DOCUMENT EXCERPT:
%%

#ubuntu-design 2012-06-12
<dholbach> hiya
<dholbach> does this team have a mailing list?
<dholbach> I'm asking because Bjoern Michaelsen asked me about https://plus.google.com/u/0/101094190333184858950/posts/ANt6rhYcsC3
<thorwil> dholbach: no
<thorwil> dholbach: the unity-design list could have been a match, at least back when it was known as ayatana. (now it suggests a narrower scope)
<dholbach> hum, ok :/
#ubuntu-design 2012-06-14
<mpt> Just drafted: Design sketches for LVM in the Ubuntu installer <https://docs.google.com/a/canonical.com/document/d/1bZ4yQIVgGaUGSYu3qiUHnQt3ieBZoqunP_DcleHCr3I/edit#heading=h.v8wi3omt1z0>
<mpt> Just completed: Design for accessing the error reports you submitted with the error tracker. <https://wiki.ubuntu.com/ErrorTracker#previous>
#ubuntu-design 2012-06-15
<mpt> Now working on: Design for LVM in the Ubuntu installer. <https://docs.google.com/a/canonical.com/document/d/1bZ4yQIVgGaUGSYu3qiUHnQt3ieBZoqunP_DcleHCr3I/edit#heading=h.v8wi3omt1z0> Discussion in #ubuntu-installer if you're interested.
#ubuntu-design 2013-06-16
 * snwh is away: Away
#ubuntu-design 2015-06-08
<stevenm> ......    https://duckduckgo.com/?q=%22pictogram_svgs.zip%22&t=canonical
<stevenm> says 71 results  ...  as in 71 pictograms
<stevenm> but there are only 68 - any ideas what's wrong with the search/wordpress?
<stevenm> oops wrong link... http://design.ubuntu.com/downloads?metadata=element-pictogram
<stevenm> i think the missing ones *may* be desktop, laptop and server
<stevenm> wendar, I ask you since you've set the topic - - am in the wrong place for discussion on design.ubuntu.com ?
#ubuntu-design 2015-06-09
<stevenm> hellooooooooooooo yet another completely pointless ubuntu channel where no one says anything :)
#ubuntu-design 2015-06-11
<stevenm> Hey - anyone alive in here today?
<kemmko> alive
<stevenm> wooo!
<kemmko> :)
<stevenm> kemmko, are you perhaps someone who can fix design.ubuntu.com if I've noticed it's slightly broken?
<kemmko> stevenm: it depends….what is broken?
<stevenm> http://design.ubuntu.com/downloads?metadata=element-pictogram
<stevenm> see how it says 71 results?

%%

(Source records)
%%

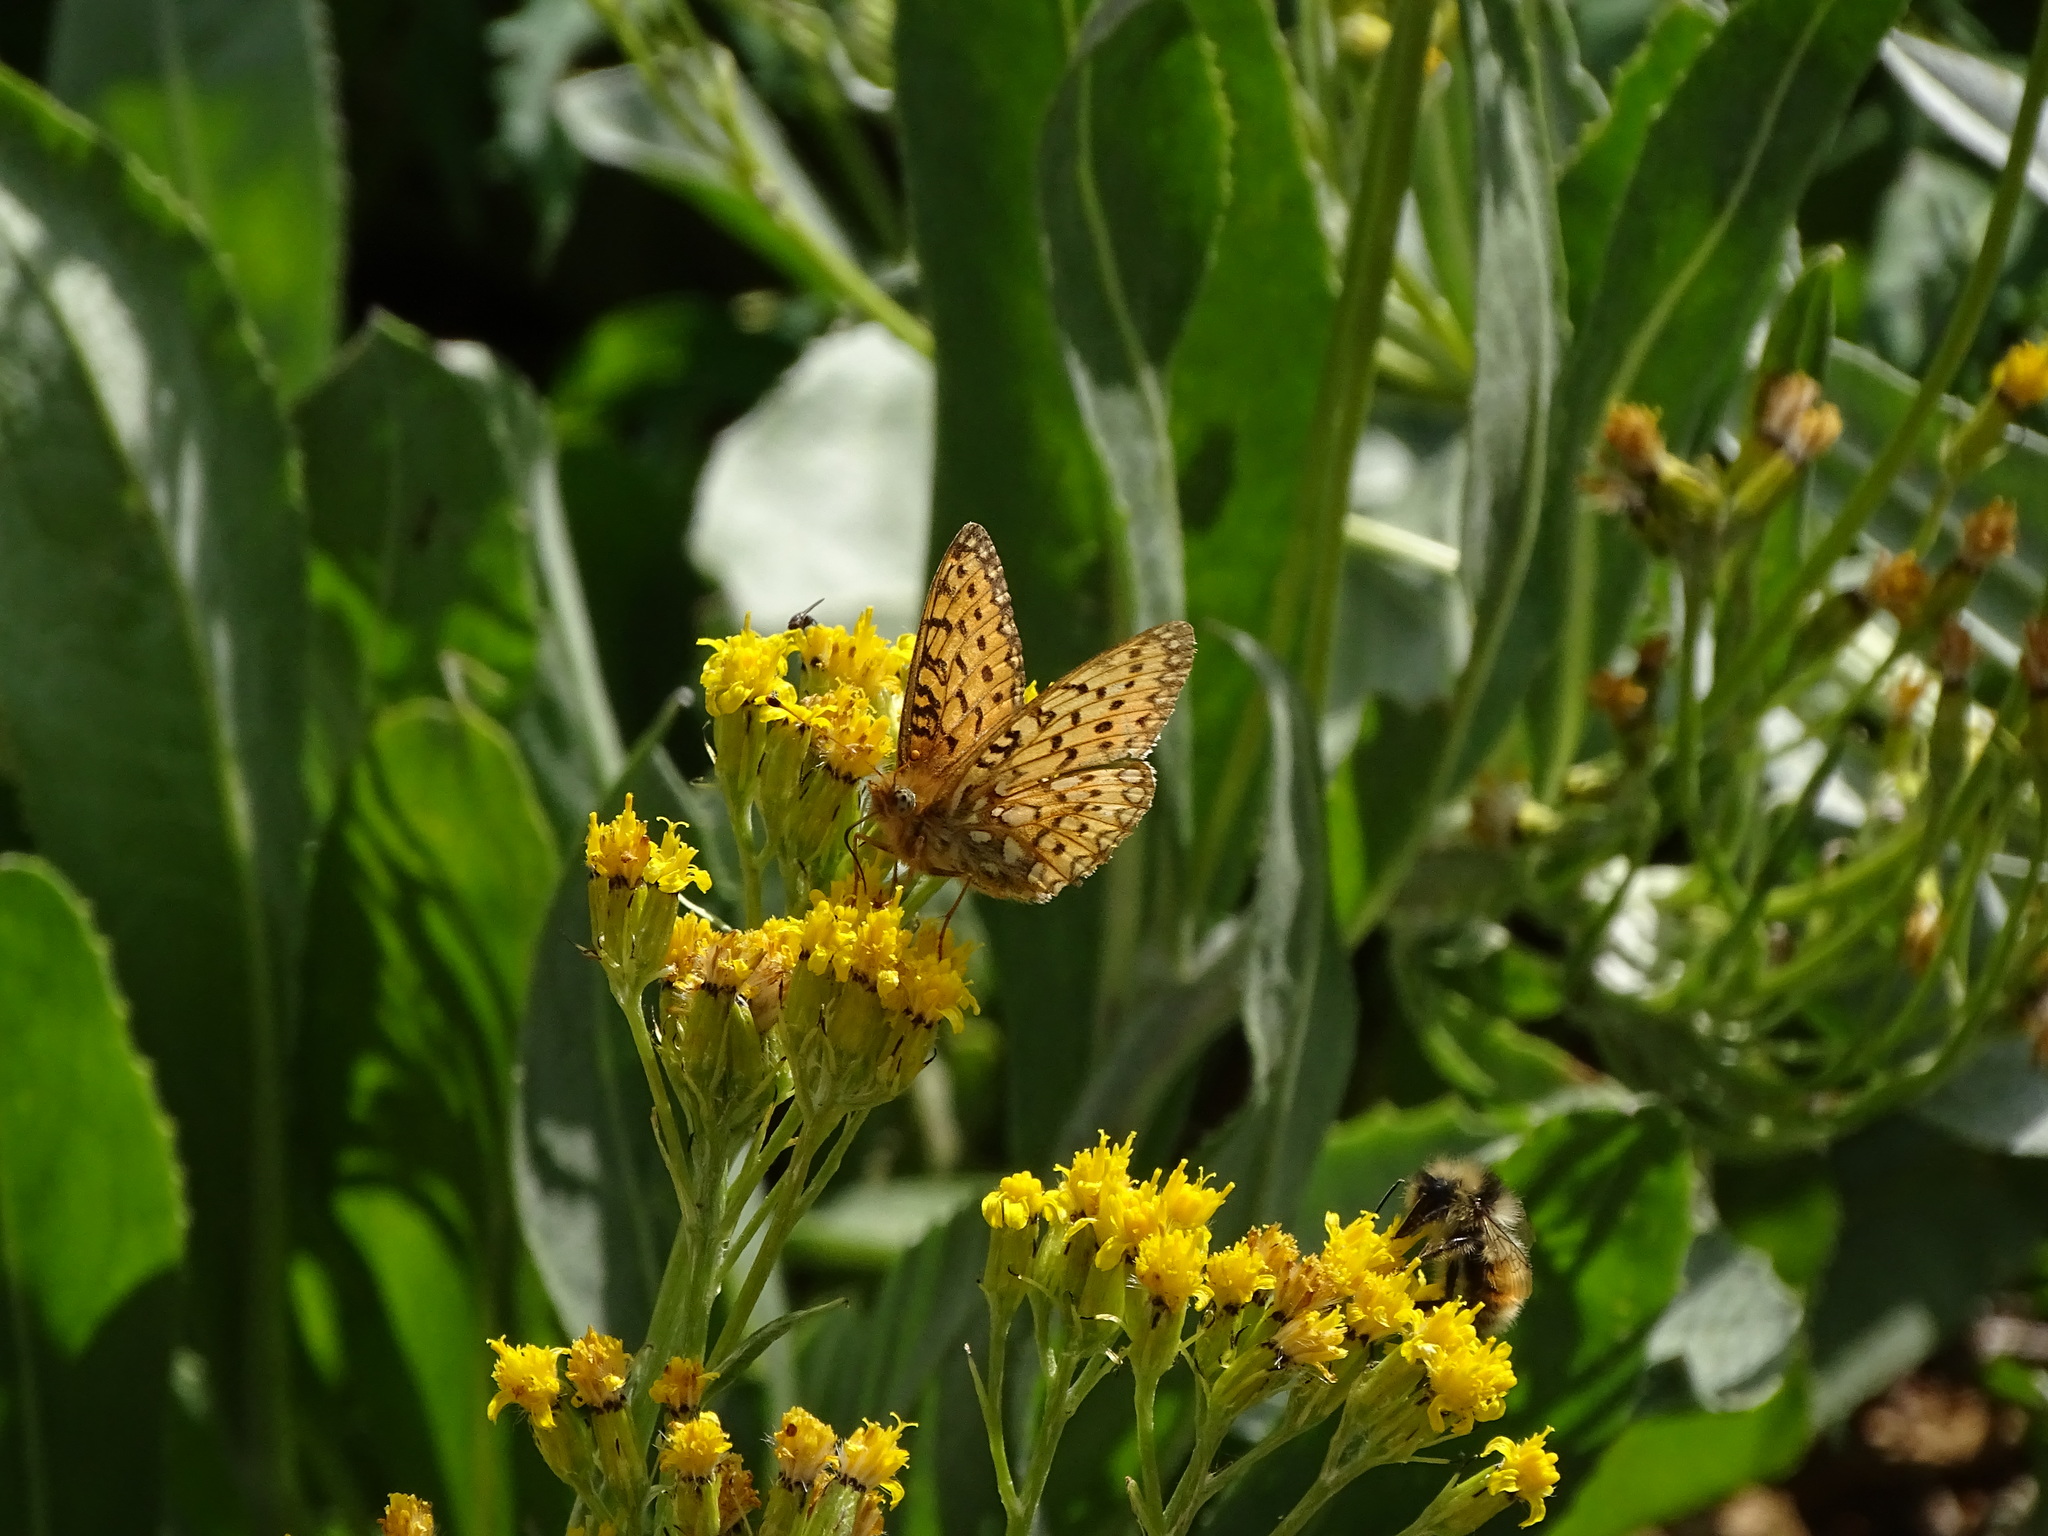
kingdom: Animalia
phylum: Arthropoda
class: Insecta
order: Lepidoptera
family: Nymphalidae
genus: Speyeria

%%
%%

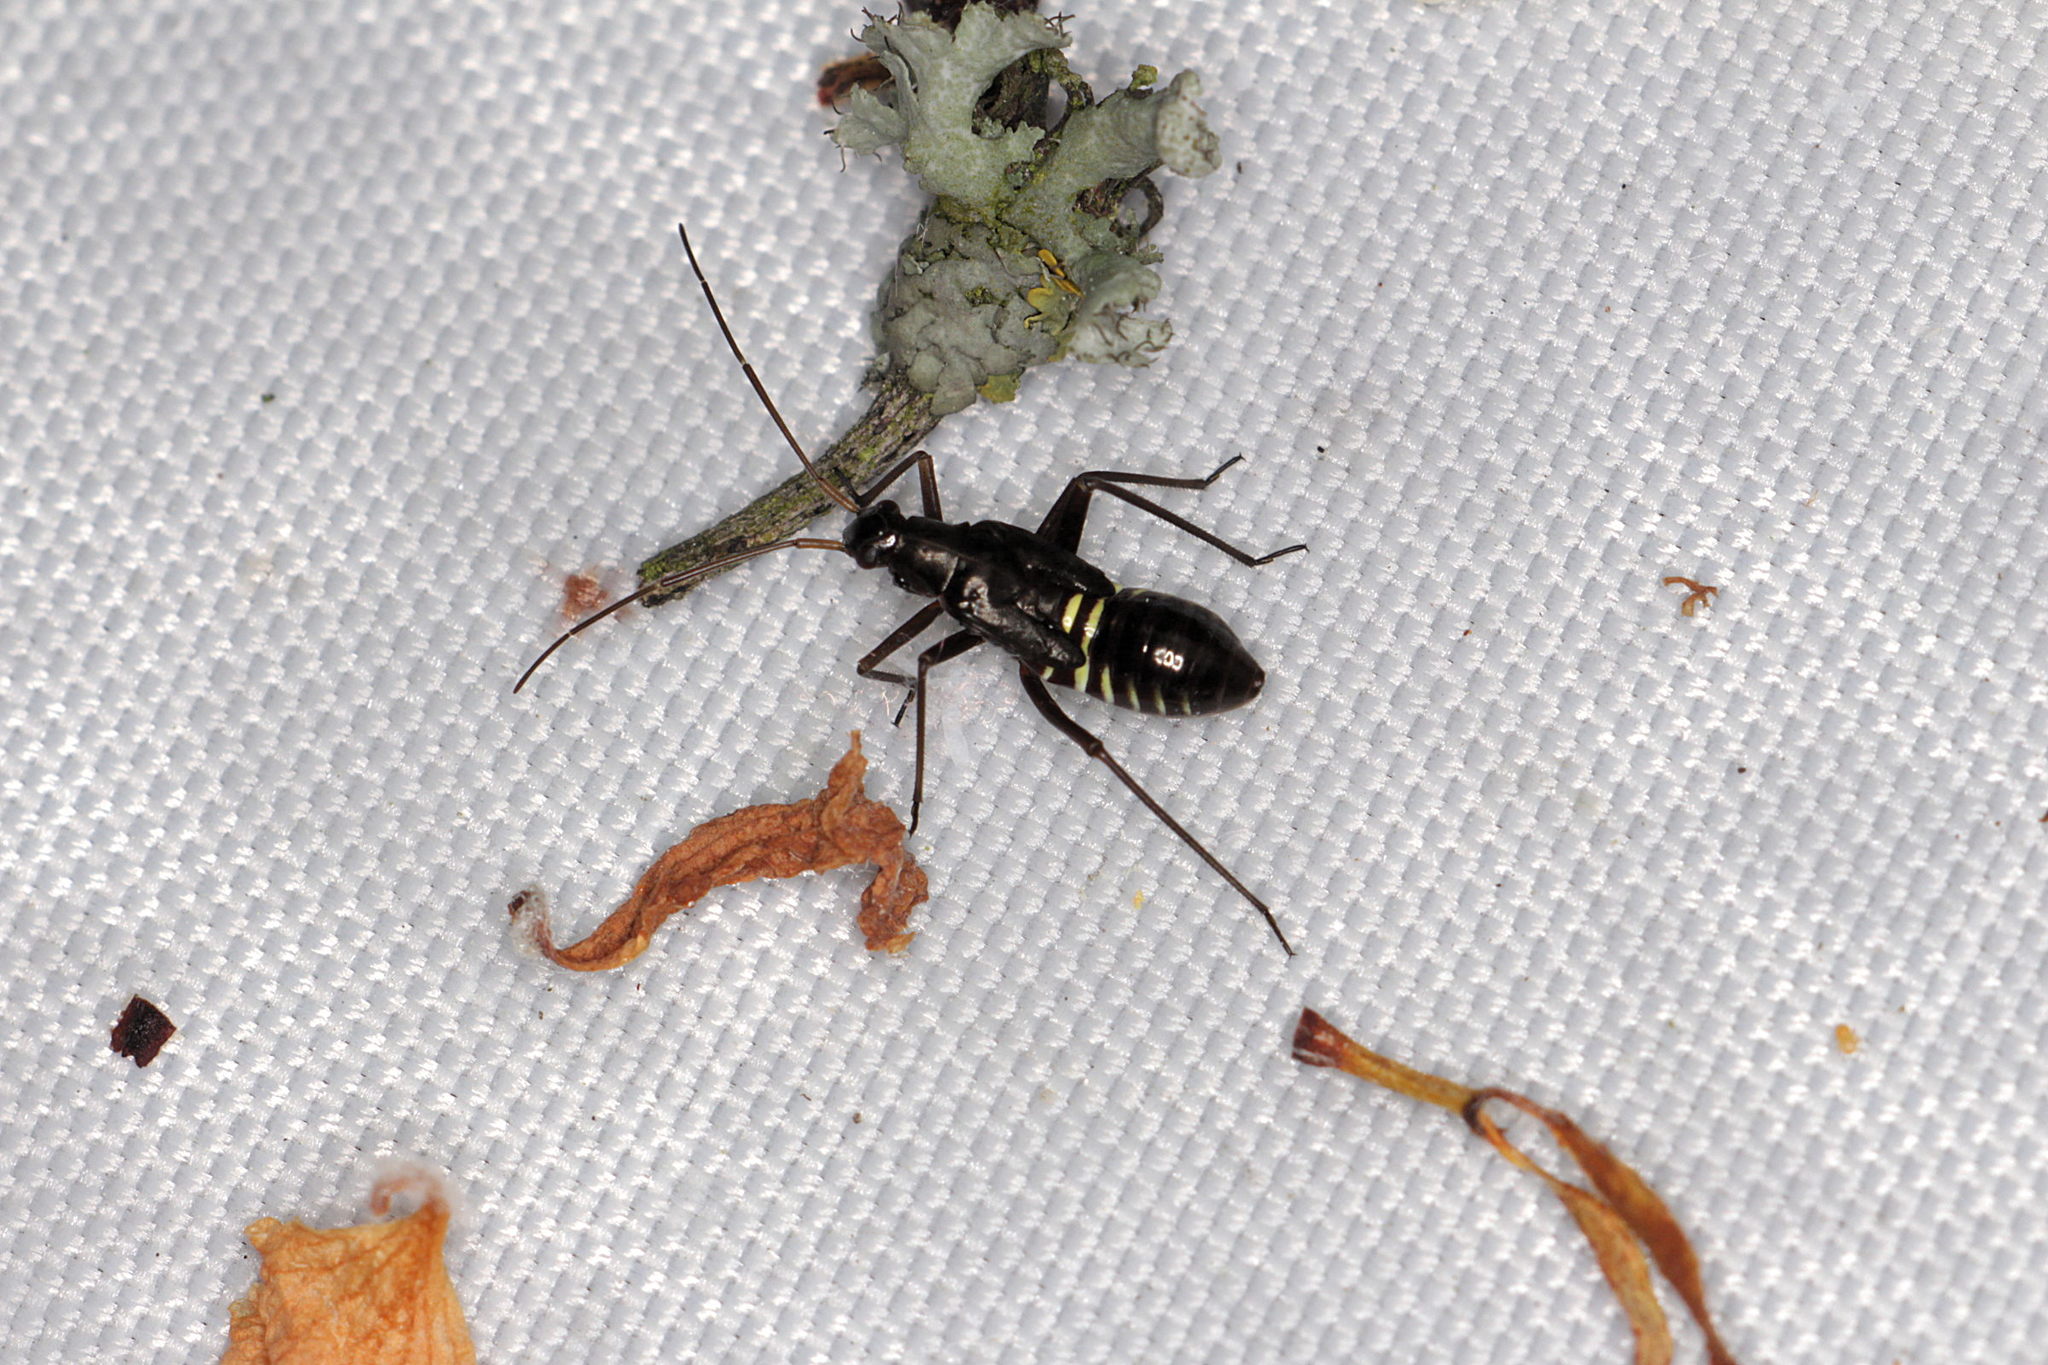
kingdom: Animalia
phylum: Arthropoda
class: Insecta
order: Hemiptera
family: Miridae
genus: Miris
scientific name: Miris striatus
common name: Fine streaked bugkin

%%

TASK TO CARRY OUT:
Write the next few lines of the #ubuntu-design chat log, picking up after stevenm's last message. The entries above play no part in what comes next.

EXERCISE OUTPUT:
<kemmko> yes
<stevenm> it doesn't show 71 results... it shows 68
<kemmko> uhhh
<kemmko> well…let me find out who can fix that
<stevenm> my *guess* would be the server, desktop and laptop pictograms are missing
<stevenm> but that's just a guess based on how I know those pictograms *did* exist at some point - and don't appear to be in those results
<stevenm> kemmko, do you know anyone who can fix it?
<kemmko> stevenm: no, not yet
<kemmko> stevenm:  did you try to report a bug?
<kemmko> stevenm:  if you scroll down, you can see a link saying "report a bug on this site"
<mpt> kemmko, in <https://wiki.ubuntu.com/LanguageAndText?action=diff&rev2=54&rev1=53#keyboard-hardware> I introduce an “element field” for entering/editing keyboard combos. Maybe it will be just custom to that screen, but Dekko might benefit from something similar for addresses.
<mpt> I just looked up the equivalent in OS X, it’s called a “token field”. <https://developer.apple.com/library/mac/documentation/UserExperience/Conceptual/OSXHIGuidelines/ControlsText.html#//apple_ref/doc/uid/20000957-CH51-SW4>
<mpt> Windows doesn’t seem to have an equivalent
<mpt> kemmko, the “Tags” field in Firefox’s “Bookmark This Page” popover is another example of a field that would be much harder to make mistakes with if it was an element/token field rather than a standard text field
<mpt> kemmko, should I write this up for discussing with the SDK team?
#ubuntu-design 2016-06-15
<sladen> JohnLea___: I'm in a conference today
<JohnLea___> sladen; no worries, thanks for the msg ;-)
<JohnLea___> sladen; I was double booked so one less meeting helps me out!
<sladen> JohnLea___: ta!